PROVIDED DATA -
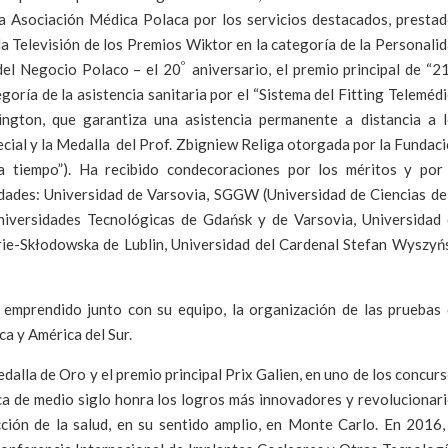
la Asociación Médica Polaca por los servicios destacados, presta
 la Televisión de los Premios Wiktor en la categoría de la Personali
º
 del Negocio Polaco – el 20
aniversario, el premio principal de “2
ría de la asistencia sanitaria por el “Sistema del Fitting Teleméd
ington, que garantiza una asistencia permanente a distancia a 
ecial y la Medalla del Prof. Zbigniew Religa otorgada por la Fundac
 tiempo”). Ha recibido condecoraciones por los méritos y por 
idades: Universidad de Varsovia, SGGW (Universidad de Ciencias de
niversidades Tecnológicas de Gdańsk y de Varsovia, Universidad
ie-Skłodowska de Lublin, Universidad del Cardenal Stefan Wyszyń
 emprendido junto con su equipo, la organización de las pruebas
ca y América del Sur.
edalla de Oro y el premio principal Prix Galien, en uno de los concur
a de medio siglo honra los logros más innovadores y revolucionar
cción de la salud, en su sentido amplio, en Monte Carlo. En 2016,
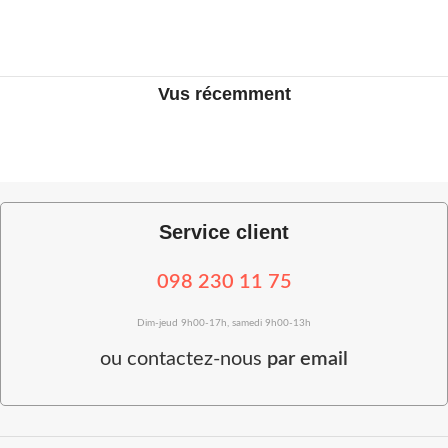
Vus récemment
Service client
098 230 11 75
Dim-jeud 9h00-17h, samedi 9h00-13h
ou
contactez-nous
par email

DIRECTIONS FOR THIS TASK - Repeat exactly the lines from the first line of the records above through the line containing "niversidades Tecnológicas de", leaving out the pictures.

OUTPUT -
la Asociación Médica Polaca por los servicios destacados, presta
 la Televisión de los Premios Wiktor en la categoría de la Personali
º
 del Negocio Polaco – el 20
aniversario, el premio principal de “2
ría de la asistencia sanitaria por el “Sistema del Fitting Teleméd
ington, que garantiza una asistencia permanente a distancia a 
ecial y la Medalla del Prof. Zbigniew Religa otorgada por la Fundac
 tiempo”). Ha recibido condecoraciones por los méritos y por 
idades: Universidad de Varsovia, SGGW (Universidad de Ciencias de
niversidades Tecnológicas de Gdańsk y de Varsovia, Universidad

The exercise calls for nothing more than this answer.